305. Prussian Black.
The same Prussian blue which gives a brown when burnt in the open air, yields a black when calcined in a close crucible. Very intense, very soft and velvety, and very agreeable to work, this bluish-black dries much more promptly than most other blacks, and scarcely requires grinding. On account of its extreme division, however, it would probably be found more energetic as a decolourising agent in admixture with organic pigments than most carbonaceous blacks.
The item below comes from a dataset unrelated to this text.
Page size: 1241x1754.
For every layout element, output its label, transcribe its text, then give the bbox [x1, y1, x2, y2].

Another Prussian black, containing copper, and made by a wet process, is obtained when a dilute solution of cupric sulphate and ferrous sulphate, in proper proportions, is mixed with a quantity of ferrocyanide of potassium not in excess. A very bulky deep black precipitate is formed, which is difficult to wash, and is deep black when dry. It is insoluble in water, and appears to be a compound analogous to Prussian blue. As a pigment, this black is inferior to the preceding.
306. Purple Black
is, or rather was, a preparation of madder, of a deep purple hue approaching black. Powerful and very transparent, it glazed and dried well in oil, and was a durable and eligible pigment. Its tints with white lead were of a purple cast.
307. Spanish Black,
or Cork Black, is a soft black, obtained by charring cork, and differs not essentially from Frankfort black, except in being of a lighter and softer texture. "Some of my friends," says Bouvier, "call it Beggars' Ultramarine, because it produces, by combinations, tints almost as fine as ultramarine." A blue but not a velvet black, where intensity is required some other is to be preferred. For mixtures, however, it is stated to be admirable, and especially for linen, skies, distances, and the various broken tints of carnations, &c.
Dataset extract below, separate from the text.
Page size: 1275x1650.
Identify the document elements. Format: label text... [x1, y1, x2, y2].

Besides those blacks which have been mentioned, there are others furnished by several of the metals and by many organic substances employed as dyes; but as the blacks in common use are all permanent, and have been found sufficient for every purpose, it is scarce needful to swell the list. Nor is it more needful, the Editor considers, to swell the book; lest his aim be defeated of reflecting in a moderate-sized mirror the palette as it is and might be at the present day. Arrived at age, as it were, in its twenty-first chapter, this treatise may fitly conclude with Black, the last of the series of colours. Let us hope the maxim of Sir Joshua Reynolds, that success in some degree was never denied to earnest work may apply here.
Still, by way of finale, we would offer a few remarks. In no branch of the science, perhaps, is it more hazardous to commit oneself to a positive dictum than in the chemistry of colours, so liable are theory and practice to clash, and so often does the experience of one person or one time differ from that of another. He who has turned his attention to pigments, finds nearly every assertion must be qualified, for to nearly every rule there is some exception, and learns that theory alone may mislead. For example, a colour known to be fugacious may last, in certain cases, a surprisingly long time; while, on the contrary, a pigment permanent when used alone, may be rendered fugitive by improper compounding. Again, what holds good of a colour produced by one process, or employed in one vehicle or by one artist, may not be true of the same colour made by a different mode, or used in another vehicle or by another artist. It is because, then, colours are of every degree of durability, from the perfectly stable to the utterly fugitive, and because each one is liable to influence by every condition of time, place, and circumstance, that the chemist's theory is opposed as often to the painter's practice as the experience of artists themselves varies. This may explain the charges of inconsistency and contradiction which have been brought against writers on pigments, faults that lie rather with the nature of the subject than with the authors.